Rustic Concrete Stools
Vintage farmhouse concrete stools - the legs are detachable, which I like but might not be your thing. Use as a plant stand or side table, not for human sitting.
I made the bigger one by filling the lowes bucket to the 2.5" line. The little one was made using a smaller tupperware container.
Tip: using a mug to scoop is so much easier than using a red solo cups
(Optional: rub oil around the bucket to make it easier to free the stool once the concrete has set)
I just eyeballed it. You don't want it soupy, cause the concrete will be weak and may fall apart. If you buy the 10lb packets of concrete mix, it'll give you a more specific amount of water to add. When you're done adding water and mixing, gently tap the sides to get rid of bubbles.

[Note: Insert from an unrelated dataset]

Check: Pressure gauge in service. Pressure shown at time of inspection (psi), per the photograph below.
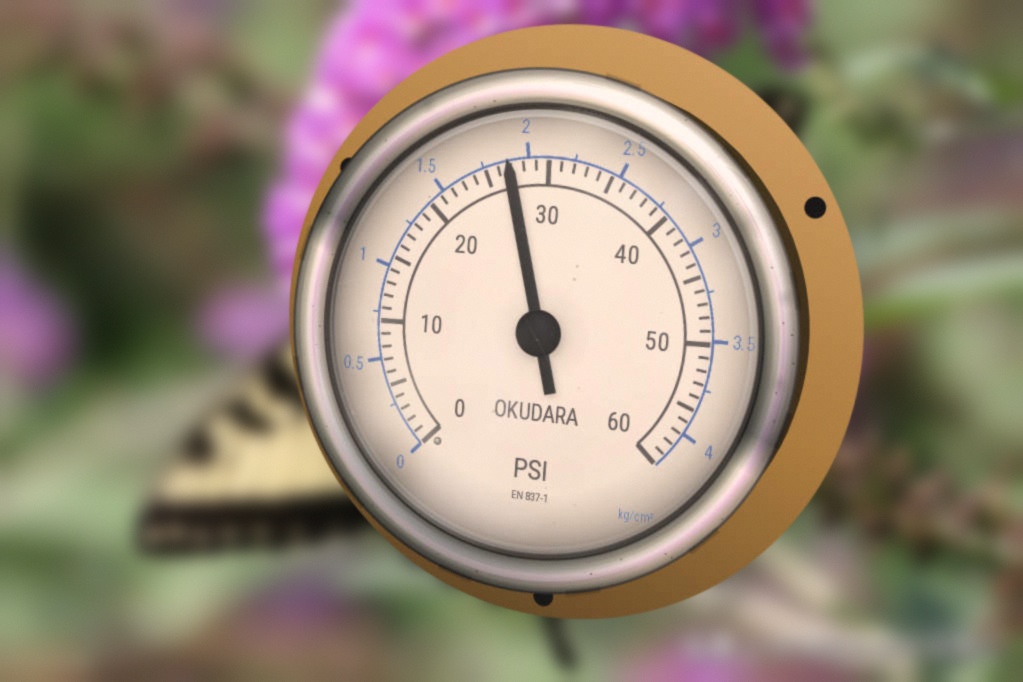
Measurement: 27 psi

Again, I eyeballed the placement and stuck them about 1.5" into the mix, while it's still wet and hasn't set. Then wait at least 24h for the concrete to set before trying to remove the stool from the bucket!
The scariest part! Turn that stool upside down and GENTLY tap on the sides to free it from the bucket.
I used a wire brush to age the legs and stained them using minwax special walnut stain. But you can do whatever you want.
Since I made the smaller stool in tupperware, I had to creatively prop the legs up while the concrete set. If I could redo this, I would've gotten a round 2 gallon bucket.
You can see indentations from the tupperware on the little guy, but it's still pretty cute.
As I've mentioned, the legs are detachable, but the stool is still sturdy. This one holds my heavy monstera.
Using this method, the legs are not permanently attached to concrete top and will detach over time (or constantly moving them for photos ). There are other methods using wire to wrap around the dowels before placing them in the concrete mix that will help keep them attached, but I don't mind that they come apart - made it easier for moving!